■ Exercise ■
Reproduce the lines below without any changes, beginning with the first line and ending with the line containing "都営地下鉄大江戸線 麻布十", both included.

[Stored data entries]
● ● ● ● ●
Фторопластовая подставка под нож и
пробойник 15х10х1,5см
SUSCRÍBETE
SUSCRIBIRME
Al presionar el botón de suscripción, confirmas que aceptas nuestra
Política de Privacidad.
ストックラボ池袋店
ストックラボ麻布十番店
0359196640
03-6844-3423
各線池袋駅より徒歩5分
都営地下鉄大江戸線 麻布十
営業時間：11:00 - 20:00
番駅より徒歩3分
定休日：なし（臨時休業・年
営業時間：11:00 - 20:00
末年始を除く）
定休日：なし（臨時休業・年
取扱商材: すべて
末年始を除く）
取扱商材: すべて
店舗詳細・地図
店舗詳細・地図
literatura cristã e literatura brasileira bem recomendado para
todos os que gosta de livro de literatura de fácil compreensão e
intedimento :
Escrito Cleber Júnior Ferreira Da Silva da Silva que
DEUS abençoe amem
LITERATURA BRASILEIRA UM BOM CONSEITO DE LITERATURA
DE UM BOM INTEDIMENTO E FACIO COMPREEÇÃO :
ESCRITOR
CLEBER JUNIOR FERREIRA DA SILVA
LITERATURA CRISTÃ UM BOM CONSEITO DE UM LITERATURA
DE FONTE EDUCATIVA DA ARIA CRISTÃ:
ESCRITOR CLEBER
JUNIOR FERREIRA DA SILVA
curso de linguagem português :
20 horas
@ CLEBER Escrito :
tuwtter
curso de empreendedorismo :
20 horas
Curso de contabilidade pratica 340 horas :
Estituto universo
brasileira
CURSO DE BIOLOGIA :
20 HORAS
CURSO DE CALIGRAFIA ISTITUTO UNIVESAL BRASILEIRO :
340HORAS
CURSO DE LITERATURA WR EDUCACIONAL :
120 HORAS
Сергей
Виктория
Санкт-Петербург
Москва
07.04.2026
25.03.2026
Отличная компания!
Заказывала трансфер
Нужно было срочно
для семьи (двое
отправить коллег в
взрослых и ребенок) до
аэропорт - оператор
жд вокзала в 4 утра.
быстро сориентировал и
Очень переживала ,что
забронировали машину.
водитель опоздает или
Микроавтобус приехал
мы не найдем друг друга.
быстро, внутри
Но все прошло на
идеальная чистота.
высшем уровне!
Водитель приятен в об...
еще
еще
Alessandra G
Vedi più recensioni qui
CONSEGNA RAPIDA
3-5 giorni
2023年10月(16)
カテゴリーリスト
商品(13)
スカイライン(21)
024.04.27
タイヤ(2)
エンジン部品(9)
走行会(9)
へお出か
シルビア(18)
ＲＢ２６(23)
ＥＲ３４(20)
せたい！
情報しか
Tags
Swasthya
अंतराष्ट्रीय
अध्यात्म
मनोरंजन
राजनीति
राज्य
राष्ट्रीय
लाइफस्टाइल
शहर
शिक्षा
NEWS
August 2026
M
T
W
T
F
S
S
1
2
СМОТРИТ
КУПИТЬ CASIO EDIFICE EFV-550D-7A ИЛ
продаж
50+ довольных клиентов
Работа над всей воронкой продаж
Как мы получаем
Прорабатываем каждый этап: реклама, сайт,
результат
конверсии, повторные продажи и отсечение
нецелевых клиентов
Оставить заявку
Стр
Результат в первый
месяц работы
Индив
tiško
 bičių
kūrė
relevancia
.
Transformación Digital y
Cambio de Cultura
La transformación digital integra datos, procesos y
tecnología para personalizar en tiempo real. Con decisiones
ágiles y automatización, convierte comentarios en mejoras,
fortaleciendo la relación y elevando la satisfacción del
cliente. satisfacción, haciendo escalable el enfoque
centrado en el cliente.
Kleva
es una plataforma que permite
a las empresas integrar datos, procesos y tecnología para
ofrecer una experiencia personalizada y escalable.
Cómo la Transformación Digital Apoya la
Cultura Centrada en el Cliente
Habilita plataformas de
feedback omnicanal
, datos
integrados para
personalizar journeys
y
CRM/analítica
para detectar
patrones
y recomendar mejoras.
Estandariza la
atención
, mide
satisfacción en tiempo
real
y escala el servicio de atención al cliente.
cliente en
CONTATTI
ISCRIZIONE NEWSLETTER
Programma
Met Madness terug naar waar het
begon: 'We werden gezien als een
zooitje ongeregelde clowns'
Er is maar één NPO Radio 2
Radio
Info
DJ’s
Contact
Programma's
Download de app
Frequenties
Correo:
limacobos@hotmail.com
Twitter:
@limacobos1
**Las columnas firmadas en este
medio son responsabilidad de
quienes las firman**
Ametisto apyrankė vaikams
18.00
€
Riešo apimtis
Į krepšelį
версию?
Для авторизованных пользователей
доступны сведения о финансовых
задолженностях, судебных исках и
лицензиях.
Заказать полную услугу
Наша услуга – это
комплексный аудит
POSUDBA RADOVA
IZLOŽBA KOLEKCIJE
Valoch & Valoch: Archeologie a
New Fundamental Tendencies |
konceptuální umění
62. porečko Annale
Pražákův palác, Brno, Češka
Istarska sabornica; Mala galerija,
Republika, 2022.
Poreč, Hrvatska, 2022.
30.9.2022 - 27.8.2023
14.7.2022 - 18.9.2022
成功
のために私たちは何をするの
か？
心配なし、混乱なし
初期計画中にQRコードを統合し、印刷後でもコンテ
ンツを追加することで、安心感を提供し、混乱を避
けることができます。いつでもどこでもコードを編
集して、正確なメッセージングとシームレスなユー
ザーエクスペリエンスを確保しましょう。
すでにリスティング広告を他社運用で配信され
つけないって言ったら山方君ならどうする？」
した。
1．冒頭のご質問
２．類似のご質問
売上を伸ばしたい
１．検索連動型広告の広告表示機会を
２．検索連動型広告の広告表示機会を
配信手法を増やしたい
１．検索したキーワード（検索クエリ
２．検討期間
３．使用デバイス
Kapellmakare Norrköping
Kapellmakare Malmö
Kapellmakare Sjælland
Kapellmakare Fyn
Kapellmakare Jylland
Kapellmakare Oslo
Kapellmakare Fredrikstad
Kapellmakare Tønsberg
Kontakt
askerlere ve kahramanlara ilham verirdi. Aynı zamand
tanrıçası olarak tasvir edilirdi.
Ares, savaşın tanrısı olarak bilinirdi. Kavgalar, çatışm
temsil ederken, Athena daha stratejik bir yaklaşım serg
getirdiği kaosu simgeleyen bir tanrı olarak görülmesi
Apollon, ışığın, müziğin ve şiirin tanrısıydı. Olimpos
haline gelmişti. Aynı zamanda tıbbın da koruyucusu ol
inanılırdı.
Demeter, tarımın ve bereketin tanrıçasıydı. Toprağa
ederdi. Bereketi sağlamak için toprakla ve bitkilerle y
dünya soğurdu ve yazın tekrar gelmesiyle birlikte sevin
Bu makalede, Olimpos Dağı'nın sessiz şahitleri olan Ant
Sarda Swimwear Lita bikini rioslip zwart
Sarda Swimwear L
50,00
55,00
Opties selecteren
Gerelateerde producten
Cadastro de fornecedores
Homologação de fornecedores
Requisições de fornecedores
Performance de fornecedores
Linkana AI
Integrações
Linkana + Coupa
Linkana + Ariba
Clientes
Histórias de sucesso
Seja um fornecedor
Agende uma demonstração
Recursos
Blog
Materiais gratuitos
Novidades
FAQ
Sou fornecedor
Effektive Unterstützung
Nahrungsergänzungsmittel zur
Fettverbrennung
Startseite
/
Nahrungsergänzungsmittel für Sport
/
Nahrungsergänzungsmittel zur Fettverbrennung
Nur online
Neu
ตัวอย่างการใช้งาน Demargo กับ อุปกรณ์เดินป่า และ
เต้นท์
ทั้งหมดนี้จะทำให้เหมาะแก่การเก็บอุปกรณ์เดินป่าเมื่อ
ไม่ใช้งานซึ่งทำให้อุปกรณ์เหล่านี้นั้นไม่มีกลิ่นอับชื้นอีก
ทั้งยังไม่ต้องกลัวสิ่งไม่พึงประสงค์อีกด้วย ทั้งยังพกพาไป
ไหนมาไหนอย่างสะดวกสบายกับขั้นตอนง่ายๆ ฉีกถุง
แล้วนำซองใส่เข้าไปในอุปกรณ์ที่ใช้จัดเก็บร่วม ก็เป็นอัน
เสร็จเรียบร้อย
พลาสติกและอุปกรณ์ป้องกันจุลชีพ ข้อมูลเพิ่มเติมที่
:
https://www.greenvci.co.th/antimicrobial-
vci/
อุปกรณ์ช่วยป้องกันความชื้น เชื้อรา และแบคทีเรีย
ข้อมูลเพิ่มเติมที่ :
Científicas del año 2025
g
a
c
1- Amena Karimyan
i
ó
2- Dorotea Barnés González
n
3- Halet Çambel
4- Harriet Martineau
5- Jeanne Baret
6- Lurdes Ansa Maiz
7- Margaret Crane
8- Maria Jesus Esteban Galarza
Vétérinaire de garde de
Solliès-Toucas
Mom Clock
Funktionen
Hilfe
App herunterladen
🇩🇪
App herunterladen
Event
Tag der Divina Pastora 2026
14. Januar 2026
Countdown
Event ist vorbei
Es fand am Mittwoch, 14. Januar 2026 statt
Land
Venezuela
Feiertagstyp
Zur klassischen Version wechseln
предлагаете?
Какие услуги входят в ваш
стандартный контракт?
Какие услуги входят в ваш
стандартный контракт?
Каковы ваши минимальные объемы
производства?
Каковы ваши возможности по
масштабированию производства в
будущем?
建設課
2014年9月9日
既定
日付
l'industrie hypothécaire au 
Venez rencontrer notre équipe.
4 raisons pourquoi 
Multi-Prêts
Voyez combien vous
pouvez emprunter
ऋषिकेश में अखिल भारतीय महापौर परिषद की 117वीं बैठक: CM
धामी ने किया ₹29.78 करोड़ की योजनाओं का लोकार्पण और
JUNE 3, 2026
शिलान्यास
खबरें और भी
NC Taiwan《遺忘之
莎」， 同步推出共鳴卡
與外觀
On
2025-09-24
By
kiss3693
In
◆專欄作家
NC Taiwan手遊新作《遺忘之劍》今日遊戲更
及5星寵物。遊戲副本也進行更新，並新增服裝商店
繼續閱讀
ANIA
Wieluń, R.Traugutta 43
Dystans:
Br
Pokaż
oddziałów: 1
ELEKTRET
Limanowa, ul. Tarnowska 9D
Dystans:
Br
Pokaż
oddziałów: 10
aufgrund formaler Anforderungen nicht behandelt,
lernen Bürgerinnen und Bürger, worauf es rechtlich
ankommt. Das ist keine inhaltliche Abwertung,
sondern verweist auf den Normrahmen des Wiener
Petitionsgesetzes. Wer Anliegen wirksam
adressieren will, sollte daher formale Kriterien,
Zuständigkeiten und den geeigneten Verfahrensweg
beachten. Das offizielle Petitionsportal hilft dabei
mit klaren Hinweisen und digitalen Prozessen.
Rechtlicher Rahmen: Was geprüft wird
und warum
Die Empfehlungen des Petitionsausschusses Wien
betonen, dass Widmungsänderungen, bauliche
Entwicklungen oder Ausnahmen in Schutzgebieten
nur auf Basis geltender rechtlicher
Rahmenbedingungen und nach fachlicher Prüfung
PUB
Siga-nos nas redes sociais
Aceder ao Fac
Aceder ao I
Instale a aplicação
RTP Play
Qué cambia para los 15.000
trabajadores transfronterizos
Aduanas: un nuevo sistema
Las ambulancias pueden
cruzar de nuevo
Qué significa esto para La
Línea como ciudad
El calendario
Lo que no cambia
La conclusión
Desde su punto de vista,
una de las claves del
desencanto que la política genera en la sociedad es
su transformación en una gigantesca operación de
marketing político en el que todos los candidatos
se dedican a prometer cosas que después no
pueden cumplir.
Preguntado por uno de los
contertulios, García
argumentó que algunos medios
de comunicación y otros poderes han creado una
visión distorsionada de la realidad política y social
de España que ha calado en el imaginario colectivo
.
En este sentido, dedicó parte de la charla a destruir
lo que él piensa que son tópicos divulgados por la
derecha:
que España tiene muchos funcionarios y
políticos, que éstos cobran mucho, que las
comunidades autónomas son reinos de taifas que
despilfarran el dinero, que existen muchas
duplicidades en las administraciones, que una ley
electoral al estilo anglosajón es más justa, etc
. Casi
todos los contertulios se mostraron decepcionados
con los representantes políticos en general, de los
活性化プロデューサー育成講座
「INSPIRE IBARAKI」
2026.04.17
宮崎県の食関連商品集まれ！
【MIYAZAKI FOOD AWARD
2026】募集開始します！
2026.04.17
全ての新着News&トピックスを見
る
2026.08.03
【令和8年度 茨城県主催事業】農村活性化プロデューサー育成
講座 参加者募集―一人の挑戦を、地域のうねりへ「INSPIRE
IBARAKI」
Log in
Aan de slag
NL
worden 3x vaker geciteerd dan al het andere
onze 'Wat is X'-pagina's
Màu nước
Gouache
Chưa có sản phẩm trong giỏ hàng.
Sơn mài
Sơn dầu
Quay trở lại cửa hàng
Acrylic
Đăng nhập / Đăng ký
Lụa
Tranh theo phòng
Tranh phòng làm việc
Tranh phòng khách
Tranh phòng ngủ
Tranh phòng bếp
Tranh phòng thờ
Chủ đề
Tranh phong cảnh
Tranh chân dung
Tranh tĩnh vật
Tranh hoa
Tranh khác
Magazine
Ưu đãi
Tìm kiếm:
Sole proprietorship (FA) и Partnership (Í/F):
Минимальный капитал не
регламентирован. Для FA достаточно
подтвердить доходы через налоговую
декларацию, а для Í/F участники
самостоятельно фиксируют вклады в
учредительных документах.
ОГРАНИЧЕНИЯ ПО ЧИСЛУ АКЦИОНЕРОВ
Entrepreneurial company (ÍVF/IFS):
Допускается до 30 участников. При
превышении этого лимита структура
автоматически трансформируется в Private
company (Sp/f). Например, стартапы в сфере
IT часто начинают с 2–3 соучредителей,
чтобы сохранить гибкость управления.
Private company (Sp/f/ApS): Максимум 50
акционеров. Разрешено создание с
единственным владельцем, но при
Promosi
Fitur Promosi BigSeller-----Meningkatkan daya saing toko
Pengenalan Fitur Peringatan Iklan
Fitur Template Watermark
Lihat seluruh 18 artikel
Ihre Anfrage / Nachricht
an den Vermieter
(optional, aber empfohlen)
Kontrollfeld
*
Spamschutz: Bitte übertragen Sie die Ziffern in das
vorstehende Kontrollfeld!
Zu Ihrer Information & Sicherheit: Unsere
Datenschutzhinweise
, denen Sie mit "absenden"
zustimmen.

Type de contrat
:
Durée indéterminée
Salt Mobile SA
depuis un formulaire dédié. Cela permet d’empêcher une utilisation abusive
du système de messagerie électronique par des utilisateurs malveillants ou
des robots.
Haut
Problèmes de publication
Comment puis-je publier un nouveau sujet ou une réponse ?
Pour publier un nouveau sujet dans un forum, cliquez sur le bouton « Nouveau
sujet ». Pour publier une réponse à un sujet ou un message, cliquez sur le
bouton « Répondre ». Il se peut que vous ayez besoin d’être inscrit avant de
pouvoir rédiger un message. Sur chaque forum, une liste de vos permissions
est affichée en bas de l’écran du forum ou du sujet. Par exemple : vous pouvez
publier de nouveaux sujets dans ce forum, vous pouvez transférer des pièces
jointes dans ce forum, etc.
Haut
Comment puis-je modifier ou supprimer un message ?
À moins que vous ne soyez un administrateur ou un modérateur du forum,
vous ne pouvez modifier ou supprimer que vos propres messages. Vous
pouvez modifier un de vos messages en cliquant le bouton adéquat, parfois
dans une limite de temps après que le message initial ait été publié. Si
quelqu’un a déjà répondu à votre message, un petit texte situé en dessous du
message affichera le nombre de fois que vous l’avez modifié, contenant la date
● ● ● ● ●
■ Exercise solution ■
Фторопластовая подставка под нож и
пробойник 15х10х1,5см
SUSCRÍBETE
SUSCRIBIRME
Al presionar el botón de suscripción, confirmas que aceptas nuestra
Política de Privacidad.
ストックラボ池袋店
ストックラボ麻布十番店
0359196640
03-6844-3423
各線池袋駅より徒歩5分
都営地下鉄大江戸線 麻布十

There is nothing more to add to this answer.